Text block –
Langford was also a proponent of LGBT+ rights. In 1973 her, and only eight other alderman co-sponsored an anti-gay discrimination bill for housing and public accommodations. She also helped pass a Chicago gay rights ordinance in 1989.

Langford lost her re-election bid in 1975. In 1979, her first attempt to regain her old seat failed, but her second attempt, in 1983, succeeded. She was re-elected in 1987 and retired from her seat four years later. In the Chicago City Council reorganization of 1988, Anna Langford became Mayor Pro-Tempore of the council, a post she held from 1988 to 1991.

In the early 1980s, Langford challenged United States Congressman Harold Washington to run for Mayor of Chicago. She reportedly told Washington that she would run for mayor if he didn't, even going as far as having "Langford for Mayor" cards printed to pressure Washington into entering the race. Her persuasion worked; Washington ran for mayor and won in 1983. After Washington's fatal heart attack in 1987, Langford mediated between mayoral hopefuls Aldermen Eugene Sawyer and Timothy C. Evans. Langford ultimately backed Sawyer, who was elected mayor by the Chicago City Council. Langford supported Barack Obama's candidacy for President of the United States during her later life.

Work instruction 1 – Return everything in the passage on Anna Langford from "Langford lost her" down to "1988 to 1991.".
Work instruction 2 – Carry the passage on Anna Langford forward from its last sentence.
The lines after this point come from a separate source, unrelated to the passage on Anna Langford.

Source data –
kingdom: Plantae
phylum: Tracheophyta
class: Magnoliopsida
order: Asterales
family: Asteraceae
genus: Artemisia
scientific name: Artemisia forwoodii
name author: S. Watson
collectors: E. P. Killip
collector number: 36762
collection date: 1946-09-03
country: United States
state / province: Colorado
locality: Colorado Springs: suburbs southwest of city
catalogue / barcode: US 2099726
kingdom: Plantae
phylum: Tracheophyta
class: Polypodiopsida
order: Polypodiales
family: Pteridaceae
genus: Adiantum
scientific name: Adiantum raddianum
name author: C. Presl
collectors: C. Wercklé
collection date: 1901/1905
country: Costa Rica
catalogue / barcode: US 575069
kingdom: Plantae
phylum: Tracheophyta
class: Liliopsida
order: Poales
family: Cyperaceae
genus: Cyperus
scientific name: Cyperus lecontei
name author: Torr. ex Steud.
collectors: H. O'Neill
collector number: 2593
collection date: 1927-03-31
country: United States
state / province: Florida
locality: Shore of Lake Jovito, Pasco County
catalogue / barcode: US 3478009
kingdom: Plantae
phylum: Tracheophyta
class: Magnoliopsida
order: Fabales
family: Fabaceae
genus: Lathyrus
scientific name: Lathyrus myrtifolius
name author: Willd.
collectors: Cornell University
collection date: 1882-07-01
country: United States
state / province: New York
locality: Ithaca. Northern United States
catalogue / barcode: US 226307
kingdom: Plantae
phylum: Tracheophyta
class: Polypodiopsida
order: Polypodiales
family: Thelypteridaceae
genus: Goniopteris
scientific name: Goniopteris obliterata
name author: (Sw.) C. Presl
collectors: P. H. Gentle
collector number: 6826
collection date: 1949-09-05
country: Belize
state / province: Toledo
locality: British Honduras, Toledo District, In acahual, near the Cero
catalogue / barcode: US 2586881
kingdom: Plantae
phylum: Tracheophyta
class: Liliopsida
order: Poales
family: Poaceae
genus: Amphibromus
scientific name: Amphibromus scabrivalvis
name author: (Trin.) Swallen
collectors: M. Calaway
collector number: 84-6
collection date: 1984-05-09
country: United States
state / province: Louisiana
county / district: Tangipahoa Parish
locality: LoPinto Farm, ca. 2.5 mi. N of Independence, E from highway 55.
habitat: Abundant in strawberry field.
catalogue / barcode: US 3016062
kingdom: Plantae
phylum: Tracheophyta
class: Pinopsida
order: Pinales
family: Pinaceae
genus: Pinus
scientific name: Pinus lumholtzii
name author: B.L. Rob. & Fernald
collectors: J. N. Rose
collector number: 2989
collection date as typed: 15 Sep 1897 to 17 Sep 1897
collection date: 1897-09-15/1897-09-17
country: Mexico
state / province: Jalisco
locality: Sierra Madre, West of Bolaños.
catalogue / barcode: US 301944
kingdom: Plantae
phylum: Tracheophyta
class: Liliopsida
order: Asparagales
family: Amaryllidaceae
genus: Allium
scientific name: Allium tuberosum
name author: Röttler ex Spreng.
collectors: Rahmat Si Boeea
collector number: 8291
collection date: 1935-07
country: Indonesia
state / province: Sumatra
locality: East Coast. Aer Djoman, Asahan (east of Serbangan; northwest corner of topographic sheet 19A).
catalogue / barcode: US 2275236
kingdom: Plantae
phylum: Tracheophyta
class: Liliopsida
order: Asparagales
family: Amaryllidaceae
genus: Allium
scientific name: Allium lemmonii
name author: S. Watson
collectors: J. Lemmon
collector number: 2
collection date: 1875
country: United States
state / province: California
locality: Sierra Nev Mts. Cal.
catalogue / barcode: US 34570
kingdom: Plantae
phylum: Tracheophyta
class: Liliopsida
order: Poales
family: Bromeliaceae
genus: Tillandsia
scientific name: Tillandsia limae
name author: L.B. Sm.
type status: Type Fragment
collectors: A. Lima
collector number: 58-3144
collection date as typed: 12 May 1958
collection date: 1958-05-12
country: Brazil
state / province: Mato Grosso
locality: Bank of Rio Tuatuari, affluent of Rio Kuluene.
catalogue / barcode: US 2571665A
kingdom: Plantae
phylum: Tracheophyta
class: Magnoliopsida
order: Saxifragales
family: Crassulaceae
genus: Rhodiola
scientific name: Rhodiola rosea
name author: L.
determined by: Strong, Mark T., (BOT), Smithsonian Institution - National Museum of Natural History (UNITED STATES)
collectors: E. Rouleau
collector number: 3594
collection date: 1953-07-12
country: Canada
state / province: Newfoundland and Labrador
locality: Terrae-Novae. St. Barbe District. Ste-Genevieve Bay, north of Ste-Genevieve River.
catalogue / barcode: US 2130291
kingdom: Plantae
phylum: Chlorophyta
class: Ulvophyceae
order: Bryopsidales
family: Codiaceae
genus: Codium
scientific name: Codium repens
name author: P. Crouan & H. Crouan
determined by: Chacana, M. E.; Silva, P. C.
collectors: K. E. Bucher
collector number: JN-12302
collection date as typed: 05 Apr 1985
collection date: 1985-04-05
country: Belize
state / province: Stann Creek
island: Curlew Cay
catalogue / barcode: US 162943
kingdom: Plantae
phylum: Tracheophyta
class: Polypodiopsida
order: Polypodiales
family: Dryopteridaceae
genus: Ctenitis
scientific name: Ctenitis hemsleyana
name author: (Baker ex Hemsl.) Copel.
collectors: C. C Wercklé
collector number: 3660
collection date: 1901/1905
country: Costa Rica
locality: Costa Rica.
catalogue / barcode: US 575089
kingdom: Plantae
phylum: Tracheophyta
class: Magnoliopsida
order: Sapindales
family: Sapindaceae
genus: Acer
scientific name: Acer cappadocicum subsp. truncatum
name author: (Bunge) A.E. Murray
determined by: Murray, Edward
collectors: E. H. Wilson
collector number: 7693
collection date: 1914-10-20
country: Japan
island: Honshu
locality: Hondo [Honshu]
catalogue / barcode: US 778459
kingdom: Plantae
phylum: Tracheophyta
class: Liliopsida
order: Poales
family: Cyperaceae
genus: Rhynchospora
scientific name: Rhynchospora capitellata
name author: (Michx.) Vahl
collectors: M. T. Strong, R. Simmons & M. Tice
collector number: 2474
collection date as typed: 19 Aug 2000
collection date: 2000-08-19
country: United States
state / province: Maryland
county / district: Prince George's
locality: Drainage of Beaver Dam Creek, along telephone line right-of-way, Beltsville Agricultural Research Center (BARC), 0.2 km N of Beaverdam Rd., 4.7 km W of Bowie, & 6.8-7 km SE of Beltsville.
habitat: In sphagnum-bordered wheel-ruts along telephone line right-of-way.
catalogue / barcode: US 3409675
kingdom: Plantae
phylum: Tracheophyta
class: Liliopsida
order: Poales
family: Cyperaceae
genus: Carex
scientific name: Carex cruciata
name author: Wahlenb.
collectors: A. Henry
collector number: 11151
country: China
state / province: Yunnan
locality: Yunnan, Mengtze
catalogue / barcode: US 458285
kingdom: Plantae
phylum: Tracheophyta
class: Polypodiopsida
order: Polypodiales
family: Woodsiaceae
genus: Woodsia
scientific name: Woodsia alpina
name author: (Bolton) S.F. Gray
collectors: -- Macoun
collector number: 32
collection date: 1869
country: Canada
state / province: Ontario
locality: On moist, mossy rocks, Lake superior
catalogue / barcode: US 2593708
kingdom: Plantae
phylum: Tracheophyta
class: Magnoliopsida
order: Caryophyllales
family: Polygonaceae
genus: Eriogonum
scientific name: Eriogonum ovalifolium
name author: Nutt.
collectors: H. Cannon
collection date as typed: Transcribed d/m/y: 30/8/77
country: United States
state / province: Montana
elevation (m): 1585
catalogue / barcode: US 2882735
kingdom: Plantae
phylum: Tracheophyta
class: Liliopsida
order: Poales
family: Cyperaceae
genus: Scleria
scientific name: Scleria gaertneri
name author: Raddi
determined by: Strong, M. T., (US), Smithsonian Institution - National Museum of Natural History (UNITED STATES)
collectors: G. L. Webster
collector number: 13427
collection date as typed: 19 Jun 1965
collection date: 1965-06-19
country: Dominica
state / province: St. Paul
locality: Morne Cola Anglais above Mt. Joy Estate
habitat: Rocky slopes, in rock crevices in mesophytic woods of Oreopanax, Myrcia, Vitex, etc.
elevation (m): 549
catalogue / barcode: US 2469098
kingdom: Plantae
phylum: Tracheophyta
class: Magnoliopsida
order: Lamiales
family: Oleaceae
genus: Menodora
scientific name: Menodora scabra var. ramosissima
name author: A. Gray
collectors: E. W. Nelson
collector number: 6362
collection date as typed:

Answer box 1 –
Langford lost her re-election bid in 1975. In 1979, her first attempt to regain her old seat failed, but her second attempt, in 1983, succeeded. She was re-elected in 1987 and retired from her seat four years later. In the Chicago City Council reorganization of 1988, Anna Langford became Mayor Pro-Tempore of the council, a post she held from 1988 to 1991.

Answer box 2 –
=== Marriage and Family ===
Langford was married twice, First to Jazz musician Antonio Fambro from 1936 until 1939. Langford was later married to Lawrence W. Langford from 1947 until divorcing in 1971. Together they had a son, Lawrence (Larry) Langford Jr., Langford family also included three grandchildren and one great-grandchild at the time of her death.

==Civic engagement==
Langford was on the executive board of the League of Black Women.

She was a founding member of Operation Breadbasket which later was named Operation PUSH.

==Legacy==
After her death, the Chicago Public Schools renamed Nicholas Copernicus Elementary located in the Englewood neighborhood in her honor, Anna R. Langford Community Academy in 2010.